◆ **Excerpt to read**:
● ● ●
Enslaved at Islington Assembly Hall

Support: Wayfarer| Svalbard
March 6, 2024 at Islington Assembly Hall
Promoter: Action!

Tonight’s bands cover the dream of the American West turned nightmare, social decay in 21st Century dystopian Britain, and the dark myths of the Scandinavian north. Now that’s what I call a tour package. And tonight’s show is taking place in the Islington Assembly Hall: a listed, art deco building from 1930. Now that’s what I call a venue. 

When the opening tape is all low, twangy acoustics and slide guitar it’s clear that Wayfarer are opening this show. Tonight’s set is a condensed version of their latest album American Gothic, starting with opener ‘The Thousand Tombs of Western Promise’. Given that Wayfarer are all about bringing the sound of Denver, Colorado, to atmospheric black metal, that album could not have been more aptly named. This is black metal you can groove to and get lost in: expansive extreme metal with a twang.

“Good Lord, it’s good to be back in London,” states mainman Shane McCarthy and we sure feel the same. I caught them in the significantly smaller Black Heart, Camden, last year and this feels like a step up, touring alongside the mighty Enslaved: “A huge inspiration for us. That’s fucking crazy to me.” 

Wayfarer • IAH London • Photo: Talie Rose Eigeland

Wayfarer songs are miniature epics: sonic vignettes telling frontier tales of black-clad amoral wanderers doing whatever they need to survive out in the Bad Lands. ‘To Enter My House Justified’, lead single from American Gothic, is a stand-out for me, with its aggressive riffs, melancholy cleaner vocals (“Lay down your guns…”), and general sense of trudging through adversity with no respite. And those clean vocals sound especially good live, alongside the rasps and howls. Skipping a few album tracks, Wayfarer finish at the end of the album, on ‘Pale Constellation’, complete with honky-tonk piano, and crisp licks building to a churning climax. It’s a short-but-sweet set and there’s no doubt everyone is baying for more.  

Svalbard are Nuclear Blast-signed, UK extreme metal heroes and they’re met with the rapturous greeting they deserve. Must admit, I’d assumed Wayfarer would be playing this slot: I’ve seen Svalbard previously playing amazing support slots so it’s a pleasant surprise to realize how far they have come. (Perhaps the two bands will trade slots on the rest of the tour.) Kicking off with older track ‘Disparity’, it’s a shame the bass cuts out, leaving this dissonant anthem sounding slightly light – but the band blast on regardless.
● ● ●
◆ **Collected data**:
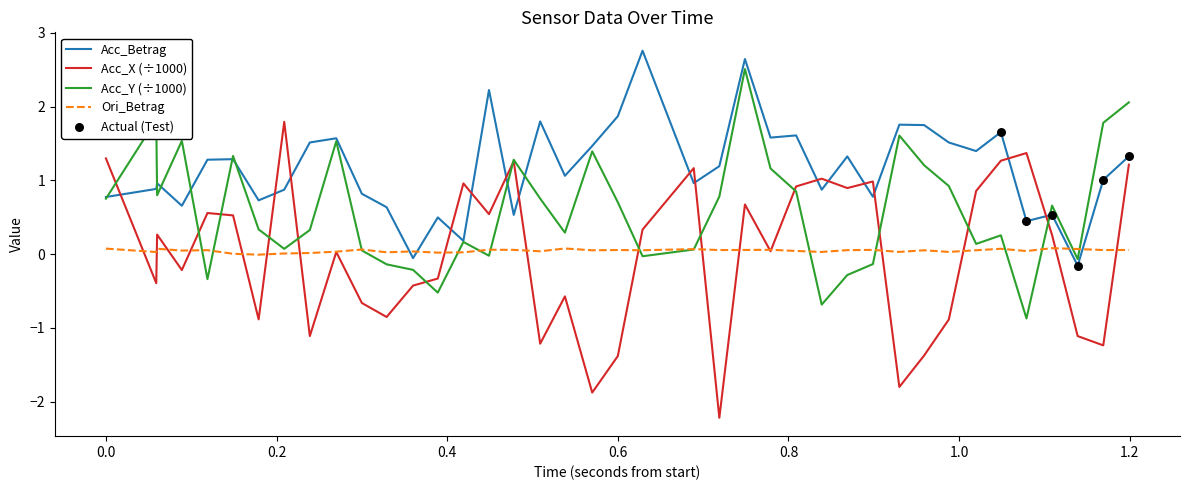

Which series has the largest total across all categories?

Acc_Betrag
● ● ●
◆ **Tasks to complete**:
1: List every song title named in the concert review.
2: Answer these questions from the concert review:
(a) In what year was the Islington Assembly Hall built?
(b) Where did the reviewer see Wayfarer the previous year?
(c) What cut out during Svalbard's opening song?

◆ **Expected responses**:
1:
'The Thousand Tombs of Western Promise'
'To Enter My House Justified'
'Pale Constellation'
'Disparity'

2:
(a) 1930
(b) The Black Heart, Camden
(c) The bass